◆ **Texte source**
* * * *

Iwama-ryū, école d'Iwama, Takemusu aïkido, Morihiro Saitō, Morihei Ueshiba, Daniel Toutain, Stanley Pranin, Aïkiken, Aïkijo
Morihiro Saito
Morihiro Saito est né dans la préfecture d'Ibaraki, au Japon le 31 mars 1928. Il grandit dans un village de fermiers pauvres pendant les années 30 et au début des années 40. À cette époque, les arts martiaux du kendo et du judo sont enseignés dans les écoles japonaises, et le jeune Saitō choisit d'étudier le kendo.
Les années qui suivent la fin de la seconde guerre mondiale, la pratique des arts martiaux, ainsi que le port d'armes, fut interdite. Saitō se tourna alors vers le karate Shinto-ryū au Shudokan à Meguro. Rapidement, son employeur, les chemins de fer nationaux japonais, le transfera à Iwama, où il fut obligé de chercher un autre art martial qu'il pourrait pratiquer. Pensant que le judo pourrait être un complément à ses connaissances au kendo et au karate, il commença l'entrainement au dojo d'Ishioka. Cependant, pendant l'été 1946, Saitō entend parler d'« un vieil homme utilisant des techniques étranges dans la montagne près d'Iwama ». Les gens ne savait pas exactement quel art martial cet homme pratiquait, mais un instructeur de judo lui dit que cette homme enseignait le « Ueshiba-ryū Judo ».
En juillet 1946, le Commandant suprême des forces alliées, plus connu sous le sigle GHQ au Japon, interdit la pratique des arts martiaux, ce qui force Morihei Ueshiba à un retrait officiel de la pratique pendant plusieurs années. Ueshiba profita de cette opportunité pour se retirer dans la petite ville d'Iwama et s'engagea dans une pratique aseptique (shugyō). C'est certainement pendant cette période que Ueshiba perfectionna sa pratique de l'aikido.
C'est à peu près à cette période que Saitō rejoignit Ueshiba, à l'âge de 18 ans. Il y avait déjà des élèves internes (ushi deshi) au dojo Ueshiba : Kisshomaru Ueshiba, Koichi Tohei et Tadashi Abe. Ce premier contact fut plutôt brutal, mais après avoir persévéré quelques années, Saitō devint l'un des étudiants les plus proches de Ueshiba. Grâce à son emploi à la compagnie des chemins de fer, où Saitō alternait 24 heures de travail avec 24 heures de repos, il put pratiquer l'aikido plus régulièrement que la plupart des autres élèves. Ainsi, Saitō fut souvent le seul partenaire d'entrainement de Ueshiba pendant ces années, et il eut l'unique opportunité de s'entraîner avec le fondateur au sabre (aikiken) et au bâton (aikijō), ces entrainements ayant lieu tôt le matin avant l'arrivée des autres étudiants.

* * * *

◆ **Les données**
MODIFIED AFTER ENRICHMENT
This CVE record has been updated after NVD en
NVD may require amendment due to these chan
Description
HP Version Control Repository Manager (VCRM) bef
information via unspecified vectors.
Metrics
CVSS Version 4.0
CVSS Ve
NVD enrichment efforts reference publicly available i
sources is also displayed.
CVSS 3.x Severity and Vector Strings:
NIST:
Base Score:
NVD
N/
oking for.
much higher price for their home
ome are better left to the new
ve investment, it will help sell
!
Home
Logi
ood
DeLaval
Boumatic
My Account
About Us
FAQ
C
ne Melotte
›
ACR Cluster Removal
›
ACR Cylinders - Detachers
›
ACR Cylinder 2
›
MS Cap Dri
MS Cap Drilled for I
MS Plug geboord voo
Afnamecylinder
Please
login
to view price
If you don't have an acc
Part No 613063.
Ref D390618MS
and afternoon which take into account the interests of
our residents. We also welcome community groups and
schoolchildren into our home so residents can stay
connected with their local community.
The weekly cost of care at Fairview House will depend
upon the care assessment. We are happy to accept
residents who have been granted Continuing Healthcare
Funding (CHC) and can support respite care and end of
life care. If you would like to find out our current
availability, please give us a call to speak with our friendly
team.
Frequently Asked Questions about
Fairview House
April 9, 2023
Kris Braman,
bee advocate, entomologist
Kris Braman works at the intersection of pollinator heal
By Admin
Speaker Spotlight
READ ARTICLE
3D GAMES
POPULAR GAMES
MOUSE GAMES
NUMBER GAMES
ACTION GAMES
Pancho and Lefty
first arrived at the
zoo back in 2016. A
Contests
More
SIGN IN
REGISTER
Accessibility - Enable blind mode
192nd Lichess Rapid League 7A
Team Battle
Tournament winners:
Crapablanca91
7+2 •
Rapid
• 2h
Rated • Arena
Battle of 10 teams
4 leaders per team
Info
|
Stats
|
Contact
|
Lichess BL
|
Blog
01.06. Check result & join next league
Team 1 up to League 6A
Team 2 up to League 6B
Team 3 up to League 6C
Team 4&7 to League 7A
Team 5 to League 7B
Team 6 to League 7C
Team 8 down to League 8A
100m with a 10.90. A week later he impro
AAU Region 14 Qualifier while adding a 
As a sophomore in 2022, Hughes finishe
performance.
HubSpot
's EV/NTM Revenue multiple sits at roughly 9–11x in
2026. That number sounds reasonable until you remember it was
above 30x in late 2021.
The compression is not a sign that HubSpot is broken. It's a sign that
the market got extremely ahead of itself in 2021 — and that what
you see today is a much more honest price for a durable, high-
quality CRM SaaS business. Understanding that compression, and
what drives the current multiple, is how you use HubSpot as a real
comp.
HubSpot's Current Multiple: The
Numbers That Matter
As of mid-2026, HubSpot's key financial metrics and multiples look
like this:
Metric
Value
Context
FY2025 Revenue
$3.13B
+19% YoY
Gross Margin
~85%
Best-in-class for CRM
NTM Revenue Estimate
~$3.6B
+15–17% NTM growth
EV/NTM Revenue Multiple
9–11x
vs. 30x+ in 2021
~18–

* * * *

◆ **Tâches à réaliser**
a) Recopiez sans rien changer le passage du texte sur Morihiro Saito qui commence aux mots « Iwama-ryū, école d'Iwama, Takemusu » et s'arrête après les mots « d'étudier le kendo. ».
b) Rédigez la suite du texte sur Morihiro Saito à partir de sa dernière phrase.
Les entrées proviennent d'une autre source que le texte sur Morihiro Saito.

◆ **Vos réponses écrites**
a)
Iwama-ryū, école d'Iwama, Takemusu aïkido, Morihiro Saitō, Morihei Ueshiba, Daniel Toutain, Stanley Pranin, Aïkiken, Aïkijo
Morihiro Saito
Morihiro Saito est né dans la préfecture d'Ibaraki, au Japon le 31 mars 1928. Il grandit dans un village de fermiers pauvres pendant les années 30 et au début des années 40. À cette époque, les arts martiaux du kendo et du judo sont enseignés dans les écoles japonaises, et le jeune Saitō choisit d'étudier le kendo.

b)
L'entraînement au dojo d'Iwama consistait principalement en un travail de ferme. La vie des élèves internes consistait en une prière chaque matin avant le lever du soleil, deux repas de bouillie de riz par jour, et l'entraînement intercalé avec des travaux de ferme. L'emploi de Saitō à la compagnie des chemins de fer ne lui permettait de vivre comme élève interne qu'un jour sur deux, mais pour 24 heures. Finalement, les autres élèves internes durent partir pour trouver ou garder leur travail. Et Saitō se retrouva seul pour l'entraînement avec Ueshiba.
Bien que d'autres étudiants comme Koichi Tohei s'entraînait avec Ueshiba depuis plus longtemps que Saitō, l'emploi de ce dernier lui permit de rester comme élève interne, et pour de longues périodes comme le seul étudiant.
De 1946 jusqu'à la mort de Ueshiba en 1969, Saitō servit d'assistant à Ueshiba à Iwama, tandis que sa femme s'occupait de Mme Ueshiba. Pendant sa période deshi, Saitō enseigna l'aikido au dojo d'Iwama.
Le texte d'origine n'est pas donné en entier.